Madagascar a-t-il l’ambition de relancer le transport ferroviaire et dans quels buts ?
Nous avons comme vision de raviver le train du voyageur ainsi que celui transport des marchandises et des minerais. D’ailleurs, un accord a été signé entre l’Espagne et la Grande Île pour mieux restructurer le secteur ferroviaire avec un appui en infrastructures, matériels et assistance technique.

Il y a quarante ans, Madagascar figurait parmi les leaders dans le transport maritime, qu’en est-il aujourd’hui ?
Madagascar occupe une place privilégiée de par sa situation géographique à l’est de l’Afrique

tout en ouvrant un portail pour l’Asie et l’Europe. De 2000 à 2013, le tonnage des marchandises de la catégorie long-courrier a connu un taux d’accroissement annuel moyen de 103,23 %. Cette évolution positive s’explique en majeure partie par le rôle prépondérant assuré par le port de Toamasina au niveau de l’océan Indien en matière de feedering, point stratégique de transbordement.

Quels sont les problèmes majeurs qui touchent ce secteur ?
Malheureusement, nous avons pas mal de soucis au niveau des infrastructures portuaires. Parmi les 17 ports existants, seuls quatre – Antsiranana, Toliara, Toamasina et Vohémar – possèdent des infrastructures qui peuvent effectuer des opérations de chargement et de déchargement des marchandises à fort tonnage. Grâce à l’Agence japonaise de coopération internationale, un financement à hauteur de 400 millions de dollars (1,336 milliard d’ariary) sera dédié à l’extension du port de Toamasina dès cette année.

Terminons avec le réseau aérien. Pourquoi la compagnie nationale d’aviation n’arrive pas à se redresser ?
Comme dans toutes les compagnies, il y a toujours des hauts et des bas. Cela est surtout dû au fait que Madagascar a été inscrit jusqu’en 2016 dans l’annexe B avec interdiction de desserte des pays de l’Union européenne Quoi qu’il en soit, on est en train de trouver des partenaires stratégiques pour remettre à niveau Air Madagascar.

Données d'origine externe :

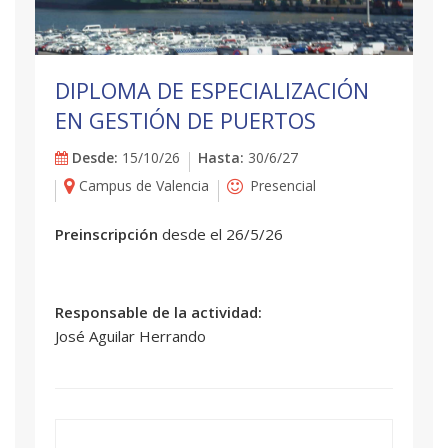
DIPLOMA DE ESPECIALIZACIÓN
EN GESTIÓN DE PUERTOS
Desde:
15/10/26
Hasta:
30/6/27
Campus de Valencia
Presencial
Preinscripción
desde el 26/5/26
Responsable de la actividad:
José Aguilar Herrando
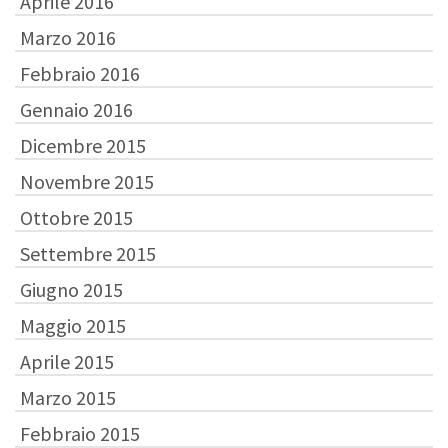
Aprile 2016
Marzo 2016
Febbraio 2016
Gennaio 2016
Dicembre 2015
Novembre 2015
Ottobre 2015
Settembre 2015
Giugno 2015
Maggio 2015
Aprile 2015
Marzo 2015
Febbraio 2015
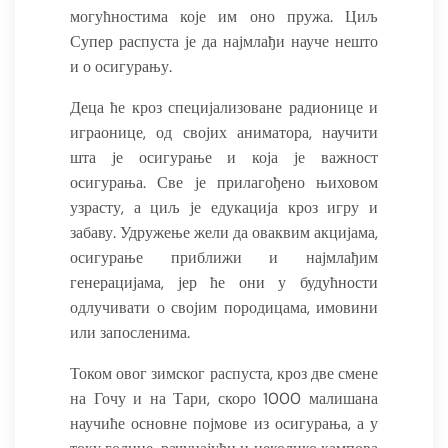
могућностима које им оно пружа. Циљ
Супер распуста је да најмлађи науче нешто
и о осигурању.
Деца ће кроз специјализоване радионице и
играонице, од својих аниматора, научити
шта је осигурање и која је важност
осигурања. Све је прилагођено њиховом
узрасту, а циљ је едукација кроз игру и
забаву. Удружење жели да оваквим акцијама,
осигурање приближи и најмлађим
генерацијама, јер ће они у будућности
одлучивати о својим породицама, имовини
или запосленима.
Током овог зимског распуста, кроз две смене
на Гочу и на Тари, скоро 1000 малишана
научиће основне појмове из осигурања, а у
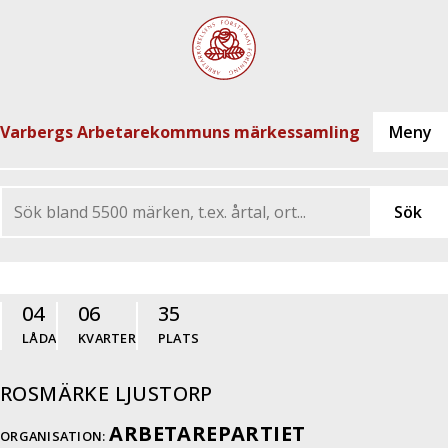
Varbergs Arbetarekommuns märkessamling
04
06
35
LÅDA
KVARTER
PLATS
ROSMÄRKE LJUSTORP
ARBETAREPARTIET
ORGANISATION:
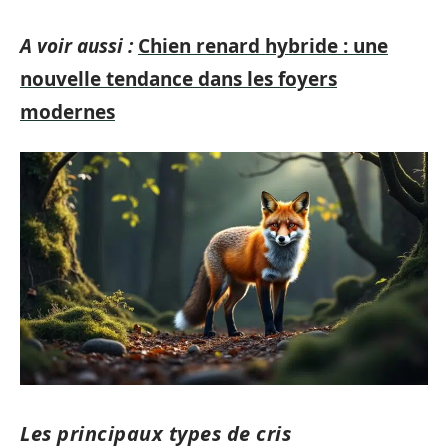
A voir aussi :
Chien renard hybride : une
nouvelle tendance dans les foyers
modernes
Les principaux types de cris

Pourquoi cette redevance de 38 euros (136 000 ariary) que chaque passager doit acquitter en vue de construire les deux nouveaux aéroports. C’est lourd pour un Malgache !
C’est une mesure tout à fait normale pour développer les infrastructures aéroportuaires. On procède comme cela partout dans le monde. Il faudrait que les Malgaches comprennent qu’il faut passer par là pour se développer. On attend actuellement la décision du conseil pour appliquer la mesure.

Quelle est la meilleure stratégie à long terme pour développer le réseau aérien malgache ?
Nous allons mettre en place une lettre de politique du transport aérien.Cela permettra de mieux coordonner la libéralisation du secteur aérien dont la politique de l’open sky, l’ouverture aux autres opérateurs aériens. D’ailleurs, c’est tout le secteur du transport à Madagascar qui est à discipliner.